Voorzitter, dank u wel. De GroenLinkswoordvoerder moest voortijdig deze zaal verlaten en heeft mij gevraagd om mijn punt ook namens hem in te brengen. Ik heb de minister gevraagd welke mogelijkheden zij ziet om de toegang tot de Huurcommissie voor huurders in de geliberaliseerde sector mogelijk te maken, anders dan de beperkte mogelijkheden die zij nu al hebben. Mag ik het antwoord van de minister zo uitleggen dat zij in feite maar twee mogelijkheden ziet, namelijk ofwel op basis van vrijwilligheid, in aansluiting op de afspraken die gemaakt zijn in de Samenwerkingstafel middenhuur, ofwel op basis van wetgeving?

De minister zegt blij te zijn met de uitkomsten van die Samenwerkingstafel middenhuur, waarin de brancheorganisaties hebben toegezegd er bij de bij hen aangesloten verhuurders op aan te dringen hun huurcontracten zodanig aan te passen dat daarin komt te staan dat hun huurders naar de Huurcommissie kunnen, op dezelfde wijze als ook huurders in de sociale sector dat kunnen. De minister zegt erbij dat zij die vrijwillige inzet ruimte wil geven. Zij neemt daar een jaar de tijd voor. Tussentijds houdt ze de vinger aan de pols, omdat ze immers regelmatig met partijen aan tafel zit.
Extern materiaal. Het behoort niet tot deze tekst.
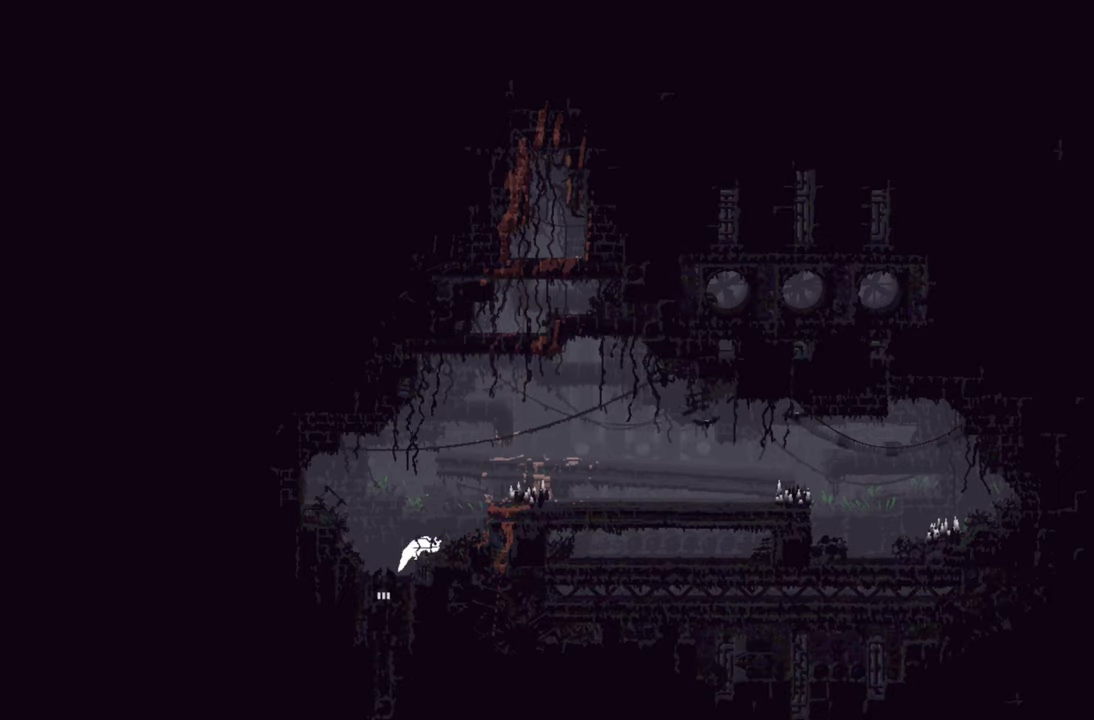
{"buttons": ["A"], "left_stick": "right", "right_stick": "center", "events": [[217, "A", "down"]]}
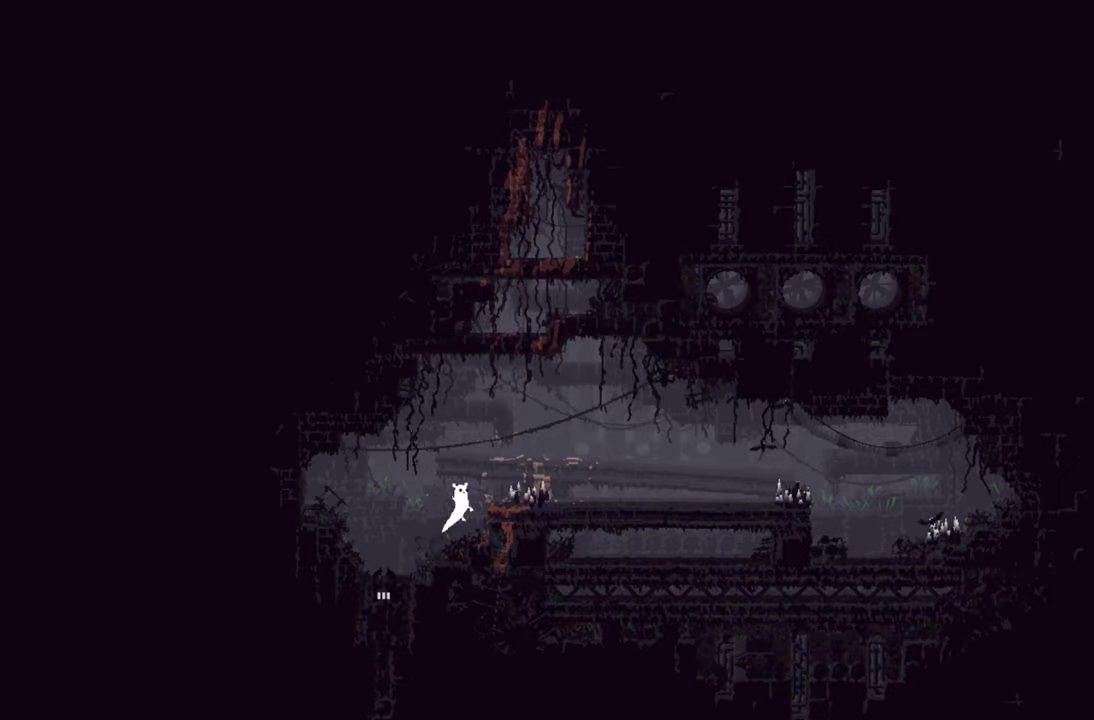
{"buttons": ["A"], "left_stick": "right", "right_stick": "center", "events": [[150, "A", "up"], [400, "A", "down"]]}
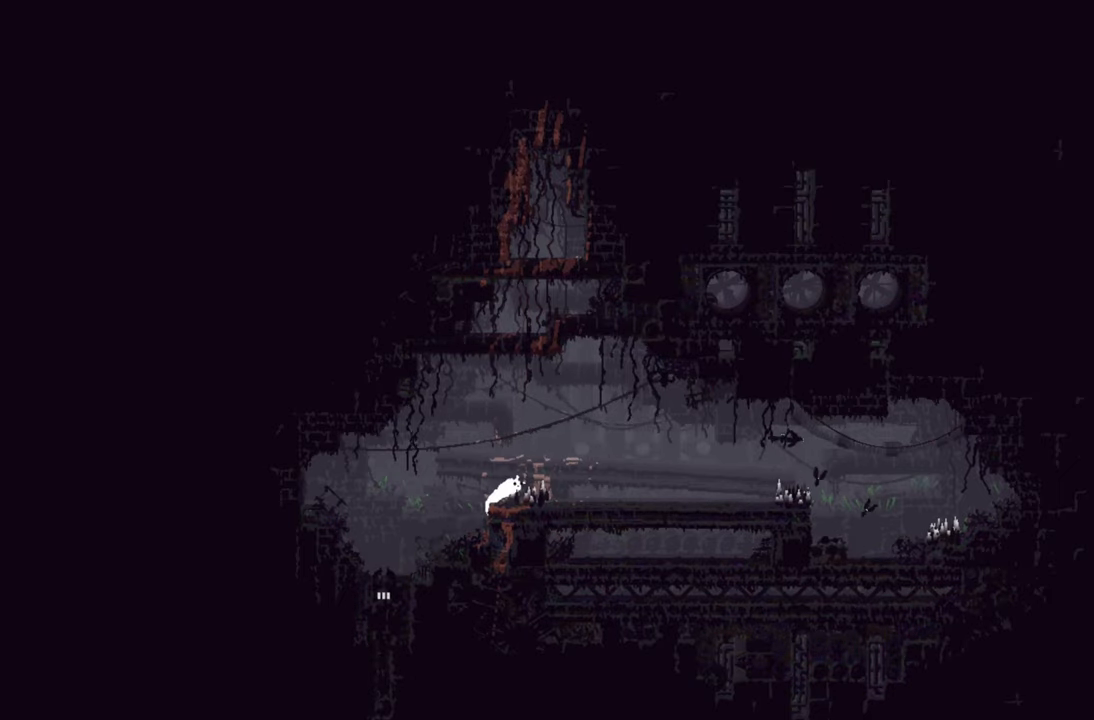
{"buttons": [], "left_stick": "left", "right_stick": "center", "events": [[17, "A", "up"], [167, "X", "down"], [167, "left_stick", "center"], [317, "X", "up"], [400, "X", "down"], [400, "left_stick", "left"], [484, "X", "up"]]}
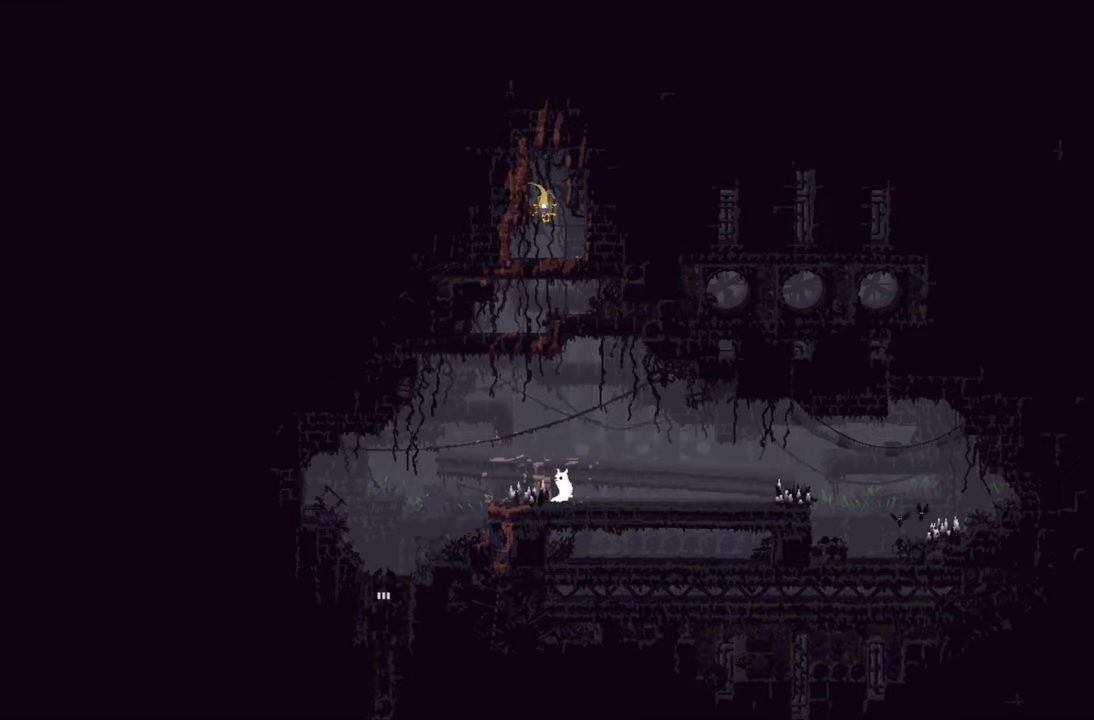
{"buttons": [], "left_stick": "center", "right_stick": "center", "events": [[67, "X", "down"], [167, "X", "up"], [200, "X", "down"], [367, "left_stick", "center"], [467, "X", "up"]]}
Na een jaar wil ze beoordelen in hoeverre het tot de gewenste resultaten heeft geleid, alweer op basis van een evaluatie. De minister heeft aan de heer Pijlman ook aangegeven dat zij in die evaluatie alle groepen huurders wil betrekken. Ik ga ervan uit dat het er niet alleen om gaat om te kijken of het gaat werken voor huurders die aangesloten zijn bij die brancheorganisaties waarmee de minister aan tafel zit, maar ook voor huurders die vallen in een wat andere categorie. Het woord "huisjesmelker" is hier vanmiddag verschillende keren langsgekomen.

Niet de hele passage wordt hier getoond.